#### Dataset records ####
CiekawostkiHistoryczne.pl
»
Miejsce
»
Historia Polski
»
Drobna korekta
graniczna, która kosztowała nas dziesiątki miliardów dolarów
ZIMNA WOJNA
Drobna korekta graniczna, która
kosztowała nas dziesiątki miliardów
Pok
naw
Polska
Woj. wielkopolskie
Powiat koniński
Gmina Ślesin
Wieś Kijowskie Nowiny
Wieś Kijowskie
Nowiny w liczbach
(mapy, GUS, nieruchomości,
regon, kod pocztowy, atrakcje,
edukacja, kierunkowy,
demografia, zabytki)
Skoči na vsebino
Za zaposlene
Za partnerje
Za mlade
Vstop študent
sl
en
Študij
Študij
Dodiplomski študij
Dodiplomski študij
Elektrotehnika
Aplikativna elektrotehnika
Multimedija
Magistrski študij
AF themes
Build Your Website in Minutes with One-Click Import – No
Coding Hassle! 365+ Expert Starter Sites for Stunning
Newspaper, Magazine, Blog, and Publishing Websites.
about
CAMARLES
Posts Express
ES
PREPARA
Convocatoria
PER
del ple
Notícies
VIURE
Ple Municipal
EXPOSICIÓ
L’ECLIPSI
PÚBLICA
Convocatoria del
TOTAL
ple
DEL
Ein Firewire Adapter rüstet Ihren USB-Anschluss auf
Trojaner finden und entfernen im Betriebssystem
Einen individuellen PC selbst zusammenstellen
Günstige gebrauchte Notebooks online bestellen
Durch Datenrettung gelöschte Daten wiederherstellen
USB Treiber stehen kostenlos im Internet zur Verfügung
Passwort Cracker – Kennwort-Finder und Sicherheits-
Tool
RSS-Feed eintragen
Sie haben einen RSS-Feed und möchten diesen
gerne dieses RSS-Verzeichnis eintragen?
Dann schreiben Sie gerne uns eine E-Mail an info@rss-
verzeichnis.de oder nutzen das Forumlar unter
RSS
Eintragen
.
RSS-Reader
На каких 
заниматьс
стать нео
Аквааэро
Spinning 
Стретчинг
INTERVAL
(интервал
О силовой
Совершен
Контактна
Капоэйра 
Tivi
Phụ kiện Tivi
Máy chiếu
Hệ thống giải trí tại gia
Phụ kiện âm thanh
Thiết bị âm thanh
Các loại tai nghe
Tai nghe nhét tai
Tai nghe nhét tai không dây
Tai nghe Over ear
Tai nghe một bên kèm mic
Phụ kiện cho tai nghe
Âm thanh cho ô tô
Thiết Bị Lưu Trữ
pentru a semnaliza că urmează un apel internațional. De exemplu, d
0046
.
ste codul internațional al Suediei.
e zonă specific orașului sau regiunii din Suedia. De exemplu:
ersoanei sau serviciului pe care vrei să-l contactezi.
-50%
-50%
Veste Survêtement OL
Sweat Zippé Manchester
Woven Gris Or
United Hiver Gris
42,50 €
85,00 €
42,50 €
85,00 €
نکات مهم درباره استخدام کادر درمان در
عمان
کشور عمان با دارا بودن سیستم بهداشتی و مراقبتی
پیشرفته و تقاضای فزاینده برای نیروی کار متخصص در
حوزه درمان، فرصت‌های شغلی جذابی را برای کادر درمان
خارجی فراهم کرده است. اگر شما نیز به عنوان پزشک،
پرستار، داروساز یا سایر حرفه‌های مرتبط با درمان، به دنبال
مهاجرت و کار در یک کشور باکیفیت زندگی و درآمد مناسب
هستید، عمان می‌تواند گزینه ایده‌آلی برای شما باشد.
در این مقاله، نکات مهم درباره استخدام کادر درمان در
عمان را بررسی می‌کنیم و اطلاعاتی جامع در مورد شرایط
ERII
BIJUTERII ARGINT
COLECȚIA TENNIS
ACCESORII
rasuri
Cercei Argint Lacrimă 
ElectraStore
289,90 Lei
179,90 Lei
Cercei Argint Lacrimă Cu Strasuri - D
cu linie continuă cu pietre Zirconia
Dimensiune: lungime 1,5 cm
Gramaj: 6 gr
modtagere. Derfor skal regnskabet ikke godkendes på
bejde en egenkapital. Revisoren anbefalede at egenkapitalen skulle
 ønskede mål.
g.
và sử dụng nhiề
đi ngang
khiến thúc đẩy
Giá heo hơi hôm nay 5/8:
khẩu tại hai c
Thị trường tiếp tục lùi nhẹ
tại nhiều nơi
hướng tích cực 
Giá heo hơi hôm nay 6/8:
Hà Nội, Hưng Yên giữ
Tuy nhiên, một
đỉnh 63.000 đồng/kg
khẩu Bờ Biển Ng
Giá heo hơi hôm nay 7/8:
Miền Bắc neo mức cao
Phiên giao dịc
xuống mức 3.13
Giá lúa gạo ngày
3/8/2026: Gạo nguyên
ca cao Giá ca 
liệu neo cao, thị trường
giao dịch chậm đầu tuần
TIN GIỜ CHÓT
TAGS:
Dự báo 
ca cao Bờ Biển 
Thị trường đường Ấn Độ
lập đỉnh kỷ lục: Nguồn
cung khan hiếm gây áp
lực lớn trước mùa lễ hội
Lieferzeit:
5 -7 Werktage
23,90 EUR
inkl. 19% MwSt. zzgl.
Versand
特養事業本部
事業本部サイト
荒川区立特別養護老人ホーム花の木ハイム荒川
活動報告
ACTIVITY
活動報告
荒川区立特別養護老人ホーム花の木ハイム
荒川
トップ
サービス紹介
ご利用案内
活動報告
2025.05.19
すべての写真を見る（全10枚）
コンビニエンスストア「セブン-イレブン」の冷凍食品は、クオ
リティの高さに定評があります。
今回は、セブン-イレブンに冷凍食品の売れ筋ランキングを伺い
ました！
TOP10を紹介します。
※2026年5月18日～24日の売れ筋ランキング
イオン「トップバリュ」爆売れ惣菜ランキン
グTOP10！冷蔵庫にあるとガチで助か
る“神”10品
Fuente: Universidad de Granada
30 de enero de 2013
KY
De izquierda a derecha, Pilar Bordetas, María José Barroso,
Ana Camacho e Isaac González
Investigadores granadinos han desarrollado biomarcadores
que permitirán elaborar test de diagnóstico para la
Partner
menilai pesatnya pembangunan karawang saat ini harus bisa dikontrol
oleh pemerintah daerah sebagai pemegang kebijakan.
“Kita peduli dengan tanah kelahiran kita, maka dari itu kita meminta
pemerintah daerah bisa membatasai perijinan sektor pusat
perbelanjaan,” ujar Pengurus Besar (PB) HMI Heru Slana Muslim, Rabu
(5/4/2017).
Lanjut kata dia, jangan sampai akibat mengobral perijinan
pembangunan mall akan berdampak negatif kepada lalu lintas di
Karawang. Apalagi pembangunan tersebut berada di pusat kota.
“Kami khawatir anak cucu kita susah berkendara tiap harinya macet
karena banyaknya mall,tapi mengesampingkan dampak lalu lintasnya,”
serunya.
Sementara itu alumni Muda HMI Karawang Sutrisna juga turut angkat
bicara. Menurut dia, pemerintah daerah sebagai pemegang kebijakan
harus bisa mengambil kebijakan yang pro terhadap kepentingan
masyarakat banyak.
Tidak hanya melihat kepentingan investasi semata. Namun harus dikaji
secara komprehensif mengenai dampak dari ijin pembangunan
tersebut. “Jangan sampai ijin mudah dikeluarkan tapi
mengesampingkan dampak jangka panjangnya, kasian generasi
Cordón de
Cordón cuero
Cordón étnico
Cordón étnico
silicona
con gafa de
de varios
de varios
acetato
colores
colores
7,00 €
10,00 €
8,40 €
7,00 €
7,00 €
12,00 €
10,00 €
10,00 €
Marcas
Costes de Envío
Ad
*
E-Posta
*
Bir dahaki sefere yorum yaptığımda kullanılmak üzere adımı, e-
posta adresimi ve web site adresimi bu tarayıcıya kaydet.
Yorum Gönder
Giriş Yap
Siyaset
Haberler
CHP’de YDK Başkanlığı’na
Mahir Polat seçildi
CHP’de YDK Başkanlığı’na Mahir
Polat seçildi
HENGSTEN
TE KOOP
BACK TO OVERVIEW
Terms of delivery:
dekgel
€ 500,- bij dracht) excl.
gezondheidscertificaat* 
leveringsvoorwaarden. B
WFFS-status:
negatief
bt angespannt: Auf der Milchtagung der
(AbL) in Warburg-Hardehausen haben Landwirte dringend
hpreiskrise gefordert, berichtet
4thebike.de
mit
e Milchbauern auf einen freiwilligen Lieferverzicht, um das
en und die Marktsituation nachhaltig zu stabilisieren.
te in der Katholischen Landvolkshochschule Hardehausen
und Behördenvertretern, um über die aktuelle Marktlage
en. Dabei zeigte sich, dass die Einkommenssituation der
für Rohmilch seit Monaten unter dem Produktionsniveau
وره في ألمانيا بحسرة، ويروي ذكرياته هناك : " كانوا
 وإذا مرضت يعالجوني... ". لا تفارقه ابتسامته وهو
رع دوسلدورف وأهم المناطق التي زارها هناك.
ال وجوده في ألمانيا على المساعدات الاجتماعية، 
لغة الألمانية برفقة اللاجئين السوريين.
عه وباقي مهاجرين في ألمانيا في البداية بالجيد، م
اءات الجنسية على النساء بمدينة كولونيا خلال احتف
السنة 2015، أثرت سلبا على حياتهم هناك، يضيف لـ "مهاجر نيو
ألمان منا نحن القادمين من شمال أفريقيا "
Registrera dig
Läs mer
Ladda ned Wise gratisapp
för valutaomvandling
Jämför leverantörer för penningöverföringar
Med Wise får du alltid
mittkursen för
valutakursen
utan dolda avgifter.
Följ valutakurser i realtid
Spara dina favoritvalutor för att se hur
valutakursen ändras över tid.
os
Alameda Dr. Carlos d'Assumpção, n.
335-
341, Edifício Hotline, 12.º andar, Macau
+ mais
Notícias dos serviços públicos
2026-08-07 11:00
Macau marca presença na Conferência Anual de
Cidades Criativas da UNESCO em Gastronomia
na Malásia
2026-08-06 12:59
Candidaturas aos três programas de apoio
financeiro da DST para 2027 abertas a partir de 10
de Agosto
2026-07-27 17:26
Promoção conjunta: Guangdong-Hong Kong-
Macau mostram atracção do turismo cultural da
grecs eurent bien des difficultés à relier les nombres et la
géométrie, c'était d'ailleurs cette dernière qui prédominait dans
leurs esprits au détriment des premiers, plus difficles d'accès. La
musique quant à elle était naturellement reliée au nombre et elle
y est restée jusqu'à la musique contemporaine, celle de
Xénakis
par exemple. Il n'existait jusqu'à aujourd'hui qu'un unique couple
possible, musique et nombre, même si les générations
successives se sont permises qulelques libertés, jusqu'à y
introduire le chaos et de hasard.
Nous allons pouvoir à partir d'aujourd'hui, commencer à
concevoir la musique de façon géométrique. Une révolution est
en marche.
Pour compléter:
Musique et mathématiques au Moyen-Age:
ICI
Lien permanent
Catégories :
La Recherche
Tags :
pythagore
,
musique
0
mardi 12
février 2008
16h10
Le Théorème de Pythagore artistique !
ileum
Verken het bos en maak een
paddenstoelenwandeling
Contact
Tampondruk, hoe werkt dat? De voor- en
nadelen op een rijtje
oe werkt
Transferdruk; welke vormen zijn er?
####
Your goal:
Only the number is needed here: how many lines of the records contain "kosztowała"?

Exercise output:
2